"Shu Hayda" is a youthful Lebanese song that has contributed to the substantiation of Marwan El-Shami's identity as an artist. El-Shami, whose artistic career began in the 1990s, has succeeded in proving himself as a promising singer with this, his third hit song, which has achieved unprecedented success in Lebanon.
Mawtani met with El-Shami to discuss his career.
Mawtani: Whom are you addressing with "Shu Hayda"?
Marwan El-Shami: I say "Shu Hayda" in real life to my daughter and to my sweetheart, and to every person who deserves this phrase. In the music video of this song, I say it to pretty young woman who was spending the evening with her girlfriends at a nightclub. I am attracted to her beauty, and for a moment we exchange the same type of admiration, until at the end of the evening, her fiancé shows up, and I realize that she was at her bachelorette party.
Mawtani: Did this happen to you in real life?
El-Shami: No. The idea of the video is an outcome of collaboration between music composer and lyricist Salim Assaf, who wrote the lyrics and the music of the song, director Bassam Kayal and myself. I thank God for the astonishing feedback the music video has received from the public.
Mawtani: Before this, you had the song "Layki". Tell us about it.

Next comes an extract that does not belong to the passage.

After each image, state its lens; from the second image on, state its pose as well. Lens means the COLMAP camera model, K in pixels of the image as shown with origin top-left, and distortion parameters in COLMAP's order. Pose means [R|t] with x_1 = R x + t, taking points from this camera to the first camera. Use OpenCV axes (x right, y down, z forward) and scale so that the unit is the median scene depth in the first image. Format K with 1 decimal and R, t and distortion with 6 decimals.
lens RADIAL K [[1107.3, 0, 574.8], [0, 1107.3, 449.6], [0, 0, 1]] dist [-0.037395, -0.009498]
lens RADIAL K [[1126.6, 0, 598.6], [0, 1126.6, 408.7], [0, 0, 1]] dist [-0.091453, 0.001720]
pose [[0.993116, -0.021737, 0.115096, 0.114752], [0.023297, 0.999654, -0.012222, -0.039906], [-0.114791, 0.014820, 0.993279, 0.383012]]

El-Shami: It was my first single, which I released in 2008. The lyrics of the song were written by Riyad al-Ali and the music by Thaer and Maher al-Ali. This was followed by the song "Feeki Tihli", written by Fares Iskandar and composed by Salim Salameh. The latter achieved success.

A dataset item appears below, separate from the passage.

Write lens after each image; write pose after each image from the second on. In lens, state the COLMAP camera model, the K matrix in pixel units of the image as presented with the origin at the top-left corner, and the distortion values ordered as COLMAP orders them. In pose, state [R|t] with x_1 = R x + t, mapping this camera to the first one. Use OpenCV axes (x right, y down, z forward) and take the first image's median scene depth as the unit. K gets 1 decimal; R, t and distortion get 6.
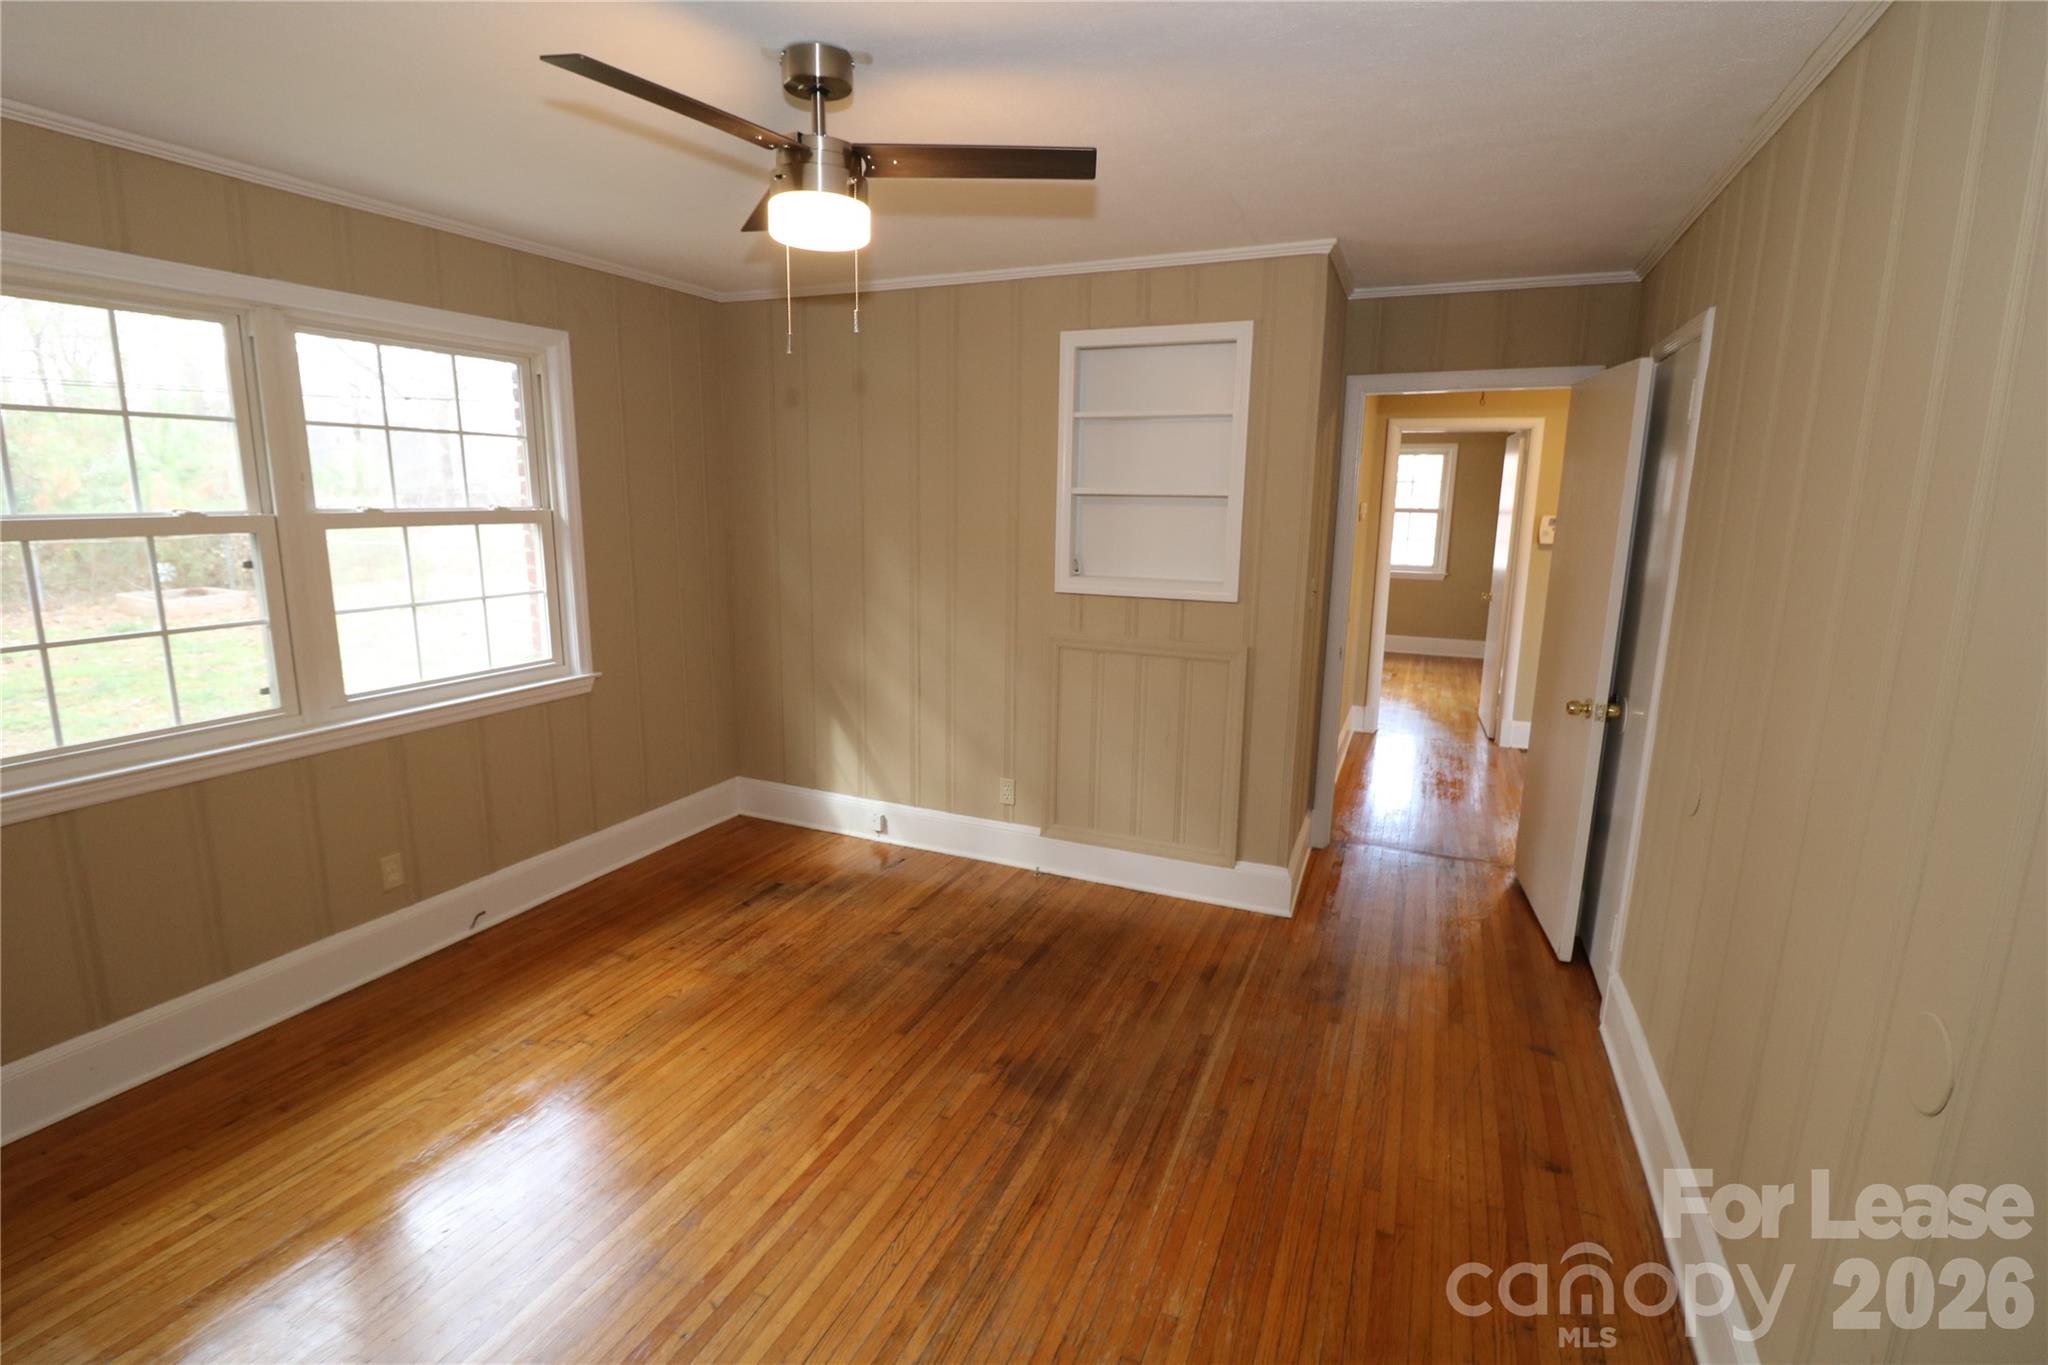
lens RADIAL K [[932.0, 0, 1021.5], [0, 932.0, 673.3], [0, 0, 1]] dist [-0.002523, -0.019331]
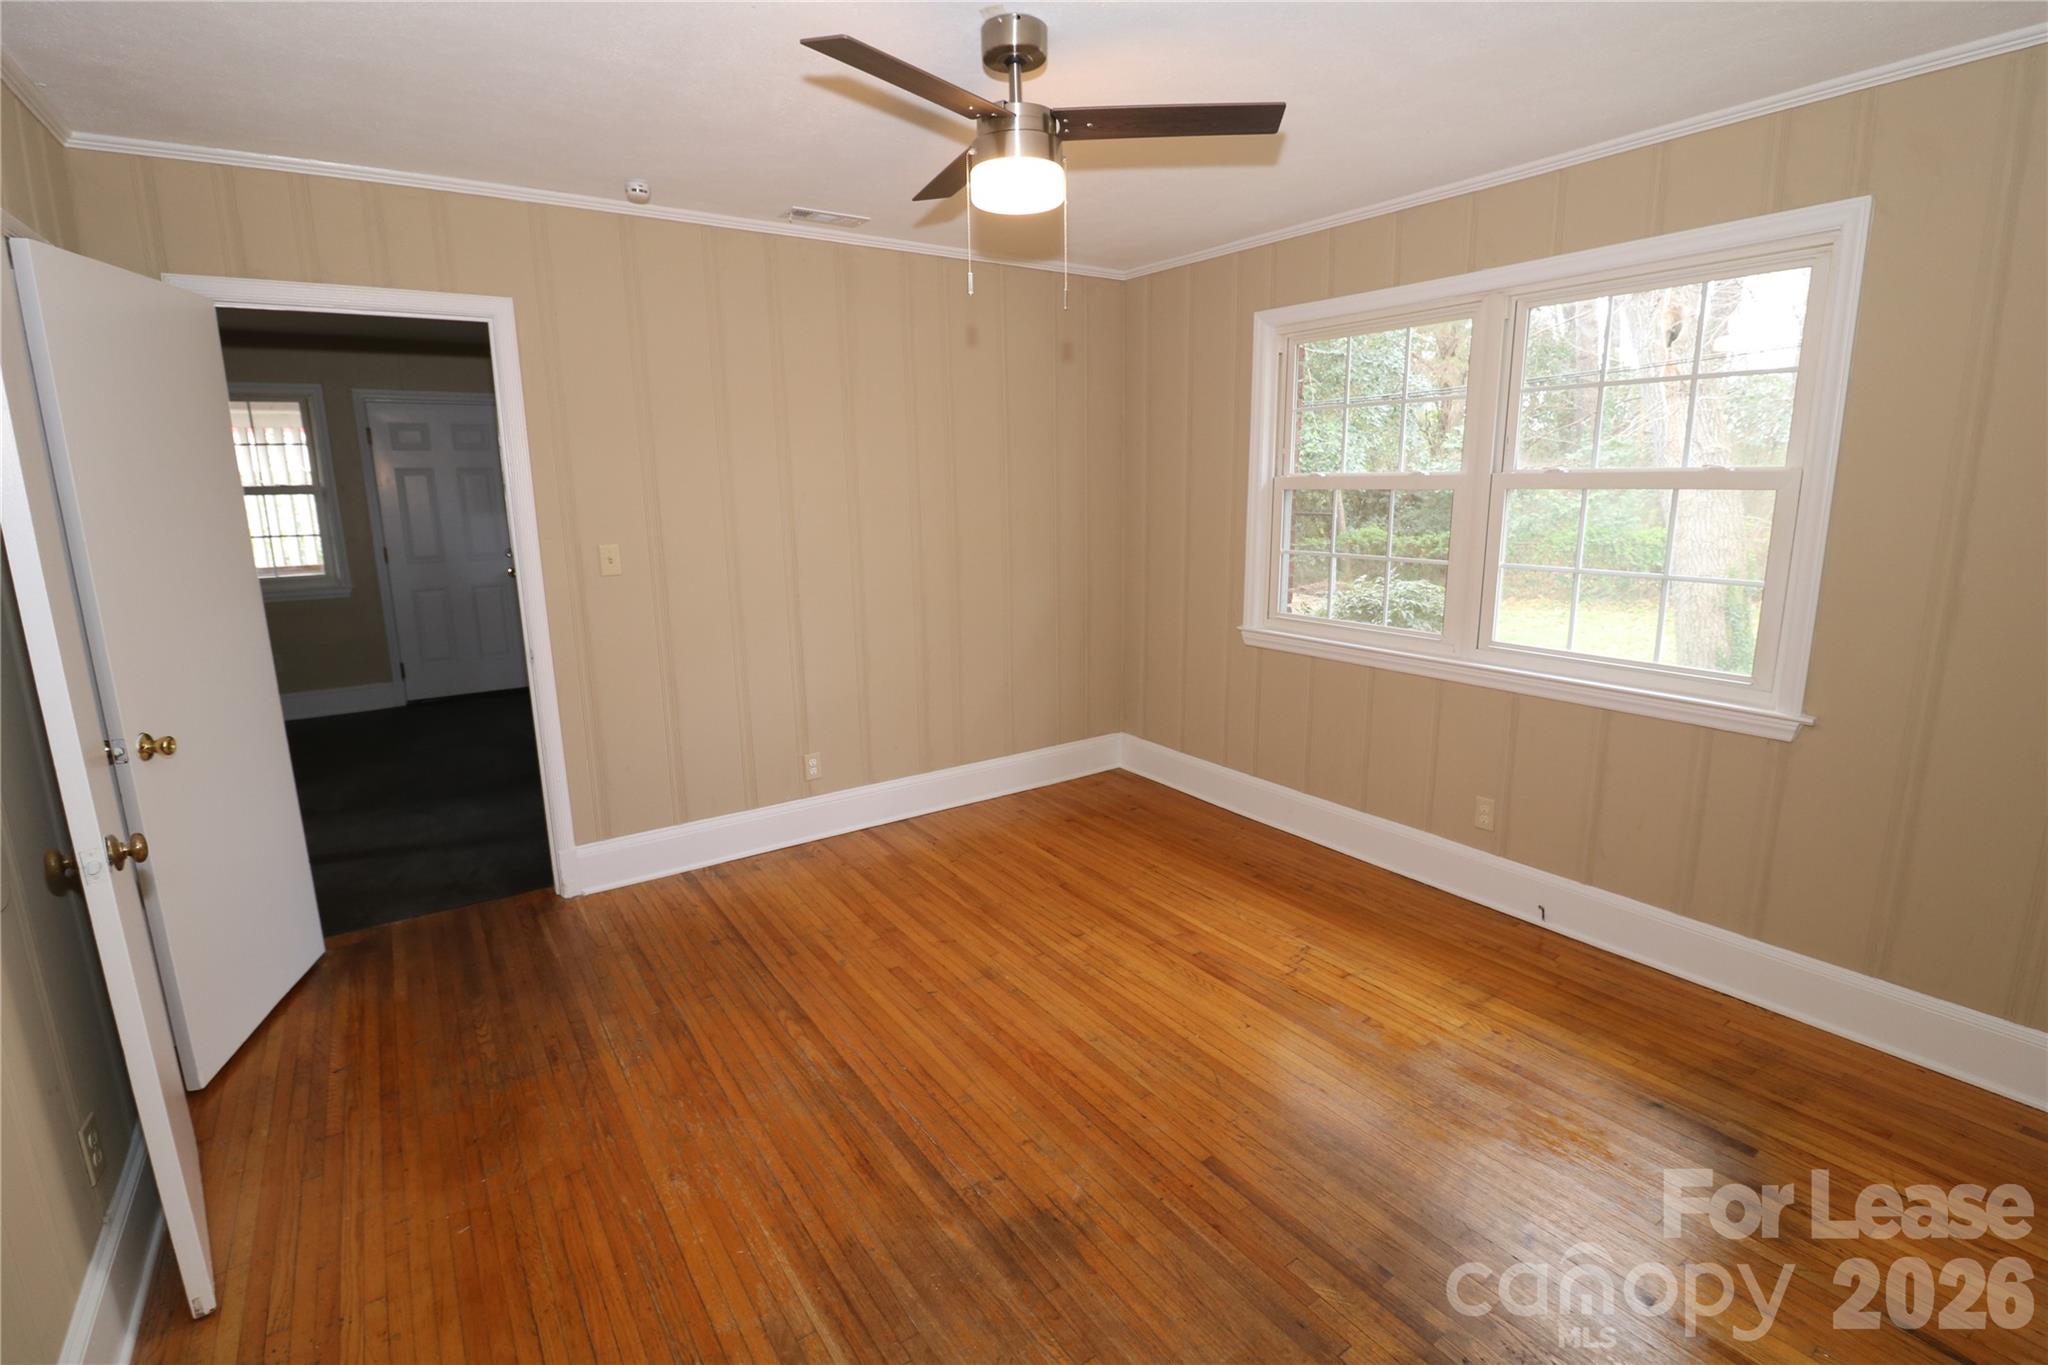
lens RADIAL K [[942.5, 0, 1024.5], [0, 942.5, 667.1], [0, 0, 1]] dist [0.004018, -0.016880]
pose [[-0.526484, 0.161823, -0.834642, 0.576855], [-0.152640, 0.947775, 0.280042, -0.203130], [0.836371, 0.274837, -0.474288, 1.251525]]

Mawtani: What does the success of "Shu Hayda" mean to you?
El-Shami: It means greater responsibility to complete what I have started in the field of art. After my last song, I must choose the next one carefully, because I follow the policy of releasing singles and not albums. We have ears for singles. Besides, my ability to finance and produce my work does not allow for more than one single.
Mawtani: Have you not received offers from production companies?
El-Shami: Yes, sure. But I choose what I am more comfortable with. All of us are aware of the anguish artists face with production companies. I do not want to take a step backward, but want to move forward. I study every step I take very carefully, because it is unacceptable to quit after I worked so hard to achieve success.
Mawtani: Do you believe that the problems faced with production companies serve the interest of art?
El-Shami: What I know is that companies have messed up a lot and released unnecessary works, which put them in trouble. In my opinion, we have had enough of these productions. I hope that we reach decisions that will clean up the art arena in Lebanon, so that we can restore its good reputation.
Mawtani: You sing in the Lebanese style. What about other styles?
El-Shami: In my evening performances, I sing in several styles and in other dialects, such as Egyptian and the Gulf dialect, which preserves the quality of the word, as well as the Iraqi song, which occupies a good position today because Iraqi singers select lyrics and music that are beyond wonderful.
Mawtani: What about your beginning?
El-Shami: I began by studying Eastern singing and playing the lute at the National Music Institute, followed by participating in the early 1990s in concerts for master artists such as Wadi El-Safi, George Wasouf and Ragheb Alameh in Lebanon and outside. At these concerts, I used to sing before they came on stage.
Mawtani: Why has your success in the field been delayed until now?
El-Shami: I have had attempts. The first one was in 1995 when I released my first CD, but it was not important. In 1998, I released an album titled "The White Horse". The song succeeded. After that, I continued in my career, but I suffered a lot from production companies, composers and lyricists, who apparently did not believe in my talent. I got tired of repeated visits to them, and of listening to songs. I have not regretted not singing them, but have heard others sing them.
Mawtani: What were you looking for?
El-Shami: I was looking for songs at the level of "Shu Hayda" and "Layki", or songs that have beautiful meaning and tune.
Mawtani: How far do you want to take your career?
El-Shami: My ambition is great. I hope to produce work with moral content and to deliver the songs I learned from master artists.